13 Novembro 2013 | 02h18

Para garantir transparência na destinação de verbas públicas ao negócio do desporto, tais regras contornaram o expediente que permitia a perenização de dirigentes esportivos, os chamados "cartolas", na direção de associações do setor. Antes desse dispositivo legal, que entrará em vigência em seis meses, o Estado era impedido de intervir na área, tida como exclusivamente privada. A saída foi proibir a destinação de verbas públicas a tais entidades, que, apesar de administrar um negócio milionário, vivem a esmolar patrocínio estatal.
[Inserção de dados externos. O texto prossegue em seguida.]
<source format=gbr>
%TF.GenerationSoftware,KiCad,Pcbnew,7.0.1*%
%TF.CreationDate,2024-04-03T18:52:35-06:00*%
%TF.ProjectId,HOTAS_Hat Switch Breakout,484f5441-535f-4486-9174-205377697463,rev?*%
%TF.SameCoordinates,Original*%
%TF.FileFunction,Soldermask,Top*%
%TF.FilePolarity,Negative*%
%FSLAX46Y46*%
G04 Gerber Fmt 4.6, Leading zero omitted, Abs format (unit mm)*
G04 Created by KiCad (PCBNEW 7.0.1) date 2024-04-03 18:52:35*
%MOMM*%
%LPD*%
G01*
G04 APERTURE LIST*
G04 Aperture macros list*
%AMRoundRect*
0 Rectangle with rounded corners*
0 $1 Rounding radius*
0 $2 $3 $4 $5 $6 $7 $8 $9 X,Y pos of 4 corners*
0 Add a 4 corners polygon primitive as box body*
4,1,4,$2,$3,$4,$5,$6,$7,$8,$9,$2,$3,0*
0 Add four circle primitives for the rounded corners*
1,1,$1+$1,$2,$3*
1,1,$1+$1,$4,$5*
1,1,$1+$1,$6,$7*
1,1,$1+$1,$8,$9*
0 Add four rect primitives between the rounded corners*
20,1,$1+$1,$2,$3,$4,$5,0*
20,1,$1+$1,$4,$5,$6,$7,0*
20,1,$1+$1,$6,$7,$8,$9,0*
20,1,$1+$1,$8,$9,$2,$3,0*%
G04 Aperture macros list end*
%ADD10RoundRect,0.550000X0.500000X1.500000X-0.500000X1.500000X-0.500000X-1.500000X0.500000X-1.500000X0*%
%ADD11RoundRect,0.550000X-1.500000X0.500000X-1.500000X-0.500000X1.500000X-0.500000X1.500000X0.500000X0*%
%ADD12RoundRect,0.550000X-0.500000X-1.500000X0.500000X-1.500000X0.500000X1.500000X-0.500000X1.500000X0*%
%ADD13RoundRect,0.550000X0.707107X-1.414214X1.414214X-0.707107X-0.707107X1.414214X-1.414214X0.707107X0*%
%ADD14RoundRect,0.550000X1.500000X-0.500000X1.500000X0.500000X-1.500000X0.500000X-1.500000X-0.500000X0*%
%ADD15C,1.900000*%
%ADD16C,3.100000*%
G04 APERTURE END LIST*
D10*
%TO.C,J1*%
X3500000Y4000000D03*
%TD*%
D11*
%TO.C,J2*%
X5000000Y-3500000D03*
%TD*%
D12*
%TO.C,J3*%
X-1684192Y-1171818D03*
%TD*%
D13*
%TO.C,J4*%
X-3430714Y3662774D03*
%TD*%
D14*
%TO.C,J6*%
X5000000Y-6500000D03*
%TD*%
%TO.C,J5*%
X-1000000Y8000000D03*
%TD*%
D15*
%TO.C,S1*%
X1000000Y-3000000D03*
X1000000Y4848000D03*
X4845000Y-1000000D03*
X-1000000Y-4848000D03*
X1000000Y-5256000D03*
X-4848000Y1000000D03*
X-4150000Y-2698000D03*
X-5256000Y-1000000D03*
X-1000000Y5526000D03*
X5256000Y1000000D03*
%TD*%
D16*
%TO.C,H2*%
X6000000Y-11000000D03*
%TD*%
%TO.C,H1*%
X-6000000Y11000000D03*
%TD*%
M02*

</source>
Além disso, os grandes clubes de futebol do País estão entre os maiores devedores do Fisco e da Previdência. Ou seja, ainda que tenham lucros milionários, essas entidades sempre acham um meio de engordar suas receitas reduzindo a arrecadação do dinheiro devido ao Estado.
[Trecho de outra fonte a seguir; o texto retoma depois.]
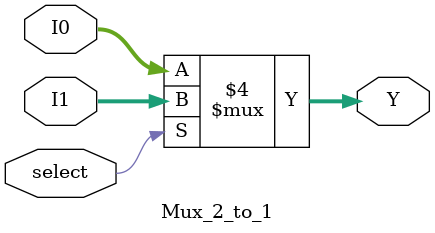
<source format=v>
`timescale 1ns / 1ps


//Behavouiral Modelling
module Mux_2_to_1(
input [7:0]I0,I1,
input select,
output reg [7:0]Y
    );
  always@(select,I0, I1)
  begin
  Y<=8'bxxxxxxxx;
  if(select==1'b1)
  begin
  Y<=I1;
  end
  else
  begin
  Y<=I0;
  end
  end  
    
endmodule
/*
dataflow modelling-
assign Y=select ? I0:I1;


Gate level modelling-
using logical gates

 
*/
</source>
E, além de exigir a alternância de poder, a lei determina a autonomia do conselho fiscal na divulgação do movimento econômico e financeiro das entidades esportivas, contratos, patrocinadores e direitos de imagem e propriedade intelectual.

Concomitantemente à sanção presidencial da nova lei, a Comissão de Constituição e Justiça (CCJ) do Senado aprovou em caráter terminativo (isto é, como decisão final, se nenhum senador contra ela recorrer) projeto que pune dirigentes esportivos que tenham contraído dívidas temerárias em suas gestões, transferindo a obrigatoriedade de seu pagamento para seus sucessores na administração das entidades.
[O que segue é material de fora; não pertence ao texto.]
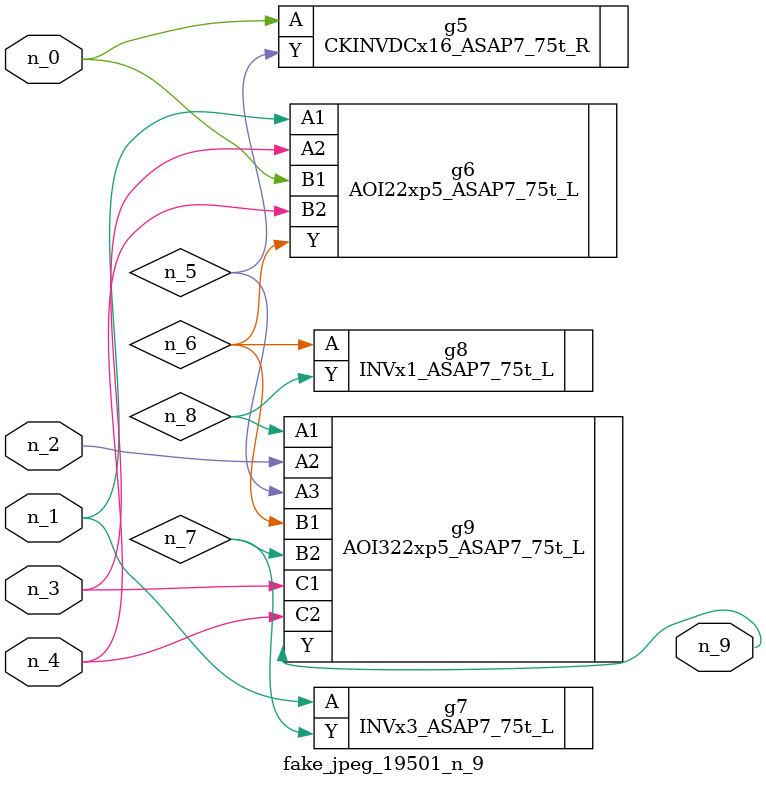
<source format=v>
module fake_jpeg_19501_n_9 (n_3, n_2, n_1, n_0, n_4, n_9);

input n_3;
input n_2;
input n_1;
input n_0;
input n_4;

output n_9;

wire n_8;
wire n_6;
wire n_5;
wire n_7;

CKINVDCx16_ASAP7_75t_R g5 ( 
.A(n_0),
.Y(n_5)
);

AOI22xp5_ASAP7_75t_L g6 ( 
.A1(n_1),
.A2(n_3),
.B1(n_0),
.B2(n_4),
.Y(n_6)
);

INVx3_ASAP7_75t_L g7 ( 
.A(n_1),
.Y(n_7)
);

INVx1_ASAP7_75t_L g8 ( 
.A(n_6),
.Y(n_8)
);

AOI322xp5_ASAP7_75t_L g9 ( 
.A1(n_8),
.A2(n_2),
.A3(n_5),
.B1(n_6),
.B2(n_7),
.C1(n_3),
.C2(n_4),
.Y(n_9)
);


endmodule
</source>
Seu texto também altera a Lei Pelé para comprometer o patrimônio privado dos maus gestores em ações decorrentes de mau uso dos recursos dessas entidades. Se a lei for aprovada pela Câmara, qualquer sócio de um clube esportivo poderá questionar na Justiça dívidas contraídas de forma temerária. A partir da pretensão original de evitar que dirigentes desonestos ou incompetentes firmem contratos que extrapolem o prazo de sua gestão e usem tais acordos de forma indevida, os legisladores também imaginam que porão fim a uma das práticas mais daninhas da má gestão esportiva nacional: a antecipação de receitas. Este é um expediente usado para garantir a concessão de empréstimos em troca da garantia de seu pagamento futuro, ou seja, depois do fim do mandato da diretoria que contrai a dívida, comprometendo receitas em bilheteria e uso publicitário ou pagamento de cota de transmissão de eventos esportivos, ainda por ser disputados. A proibição da antecipação é feita em função do veto ao endividamento indevido, conforme explicou o relator da matéria na CCJ, senador Álvaro Dias (PSDB-PR).

Outra consequência da emenda será obrigar os clubes a divulgar a lista de investidores que, pela Lei Pelé, fazem jus aos chamados "direitos econômicos" dos atletas. À época de sua aprovação, a Lei Pelé foi considerada uma espécie de Lei Áurea do Futebol, por ter posto fim ao passe, vínculo do atleta com seu clube, que ficava com a parte do leão ao ceder para outro um profissional contratado para atuar por suas cores. Se, de fato, libertou os craques dessa servidão, a lei vigente criou um sistema de direitos econômicos e esportivos que, na prática, transferiu para investidores o lucro que antes era dos clubes. A nova lei pretende acabar com as práticas de mercado negro, que prejudicam o ambiente nos times com a interferência maligna de empresários de atletas, ao obrigar as partes a expor o negócio de forma transparente.